# Problem requirements:
Return each line below that contains the word "written", matching case exactly.

+++ Given information

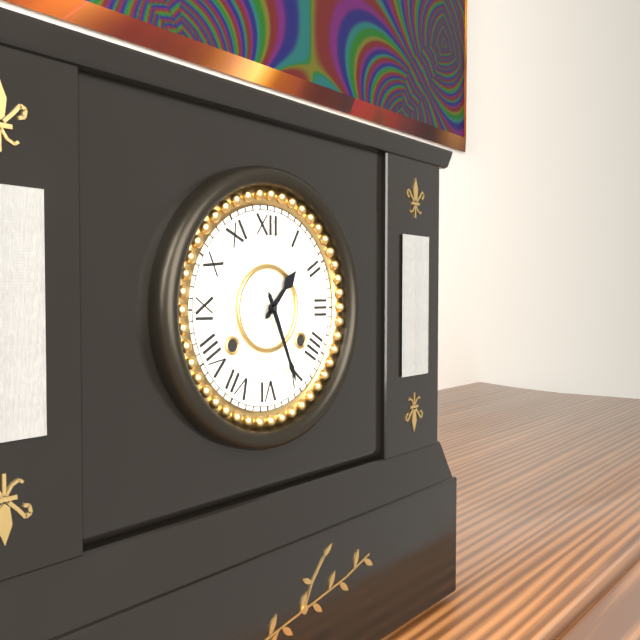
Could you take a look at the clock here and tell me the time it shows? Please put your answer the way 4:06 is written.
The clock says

++++++
+++ Given information

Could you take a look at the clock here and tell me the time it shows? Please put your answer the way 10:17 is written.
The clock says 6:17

++++++
+++ Given information

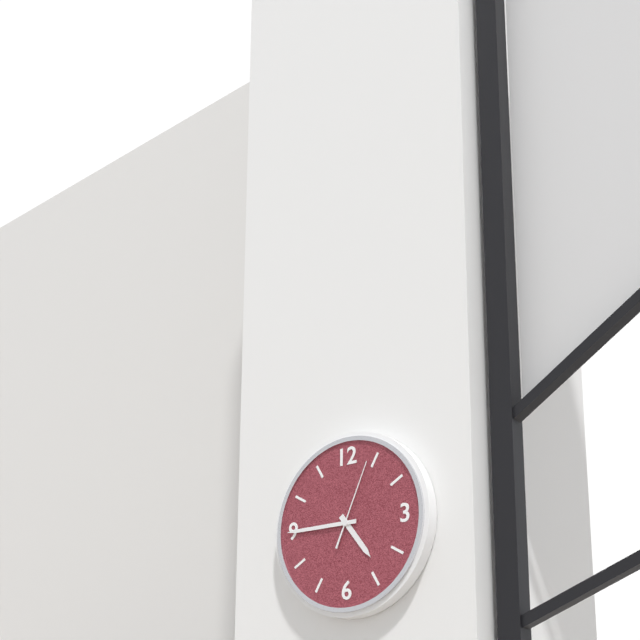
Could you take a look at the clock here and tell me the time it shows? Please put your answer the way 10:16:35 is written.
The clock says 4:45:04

++++++

# Answer to this task:
Could you take a look at the clock here and tell me the time it shows? Please put your answer the way 4:06 is written.
Could you take a look at the clock here and tell me the time it shows? Please put your answer the way 10:17 is written.
Could you take a look at the clock here and tell me the time it shows? Please put your answer the way 10:16:35 is written.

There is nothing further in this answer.